What do these rival architectures actually mean for media creators, engineers and data scientists? Here are some specific examples of real-world speedups:

  • 3D artists reported Blender renders completing up to 30% faster running 64-core Threadripper versus 28-core Xeon
  • AI researchers saw image classifier training time cut from days to hours using NVIDIA GPUs attached via PCIe 4.0 on AMD vs PCIe 3 on Intel
  • AutoCAD designers can interact with complex vehicle 3D models and scene visualizations noticeably more smoothly with Zen 3’s latency optimizations
  • Music producers find loading hundreds of richly instrumented tracks no longer crashes audio DAWs thanks to Threadripper Pro’s ample memory bandwidth

Beyond sheer specs, these tangible user benefits multiplied across long, demanding project timelines demonstrate AMD‘s impact. Workstation users are seeing possibilities previously unattainable on older HEDT and even server-class hardware.

At the same time, Intel‘s engineering prowess keeps them competitive especially on legacy software lacking multi-core scaling. Corporate support teams also tend to favor Intel‘s maturity and OEM integration expertise. Striking the right balance depends greatly on each user‘s specific needs.

Over the past two generations, AMD has adopted aggressive pricing seeking to unseat Intel’s market dominance. The 64-core Threadripper Pro 3995WX launched at just $5,500 compared to $10,750 for Intel’s Xeon W-3275 28-core chip. Some experts believe AMD may even sell Threadripper Pro at a loss to grow share.

Here are speculated launch prices for the Sapphire Rapids-WS family based on Intel’s traditional market positioning:

Model Cores/Threads Base Clock GHz Price
W9-3495X 56/112 3.0 $6,800
W7-3495 36/72 2.6 $4,200
W5-3445 20/40 3.0 $2,600
W5-3435 16/32 3.0 $2,200
W5-3433 14/28 3.2 $1,750
W5-3423 12/24 3.5 $1,100

To combat AMD‘s aggressive Threadripper Pro pricing, Intel may need to offer rebates and incentives around Sapphire Rapids-WS systems to stay cost competitive. Corporate service and support advantages could help overcome some of the pricing gap in enterprise accounts.

But in the retail DIY PC enthusiast market, AMD likely retains a strong value advantage. Intel must prove its performance leadership to justify asking higher premiums.
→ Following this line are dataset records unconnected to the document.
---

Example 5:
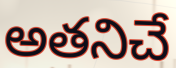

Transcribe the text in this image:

అతనిచే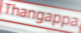
Thangappa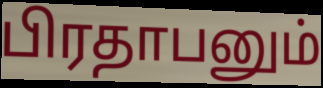
பிரதாபனும்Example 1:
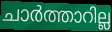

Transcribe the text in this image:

ചാർത്താറില്ല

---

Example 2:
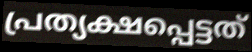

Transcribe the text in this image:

പ്രത്യക്ഷപ്പെട്ടത്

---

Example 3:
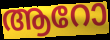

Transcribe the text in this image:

ആറോ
So in summary, Intel faces tough competition from AMD in the important workstation CPU segment powering millions of high-end PCs for creators and professionals worldwide. But Sapphire Rapids-WS looks extremely promising based on early specs and benchmark leaks.
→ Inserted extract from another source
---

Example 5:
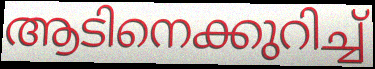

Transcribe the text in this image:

ആടിനെക്കുറിച്ച്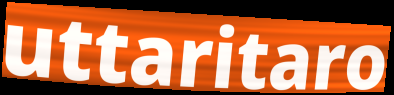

If Intel can deliver the new Xeon family in volume without further delays in 2023, they could arrest AMD‘s momentum and put Sapphire Rapids‘ gaming-changing bandwidth and professional-tuned architecture to work recapturing market leadership. Pricing will undoubtedly play a major role as Intel tries limiting AMD‘s inroads into its previously dominant market share.
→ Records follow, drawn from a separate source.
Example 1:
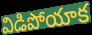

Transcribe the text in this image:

విడిపోయాక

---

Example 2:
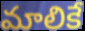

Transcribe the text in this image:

మాలికే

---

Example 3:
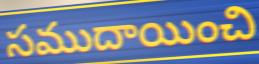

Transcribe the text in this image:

సముదాయించి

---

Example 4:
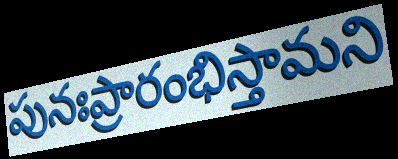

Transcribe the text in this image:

పునఃప్రారంభిస్తామని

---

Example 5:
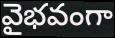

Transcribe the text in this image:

వైభవంగా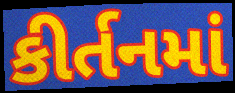
કીર્તનમાં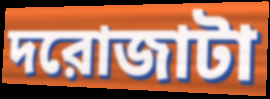
দরোজাটাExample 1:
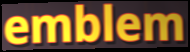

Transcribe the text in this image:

emblem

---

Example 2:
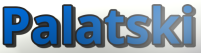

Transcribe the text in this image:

Palatski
But with AMD also iterating quickly and extending its manufacturing lead with next-gen Zen 4 and 3nm transistor technology on the horizon, Intel cannot rest. Overall, this revived competitive dynamic in the workstation CPU space promises great news for professional users who will reap the benefits of rapid performance gains and innovative new features. The Xeon vs. Threadripper battle means an exciting future is ahead!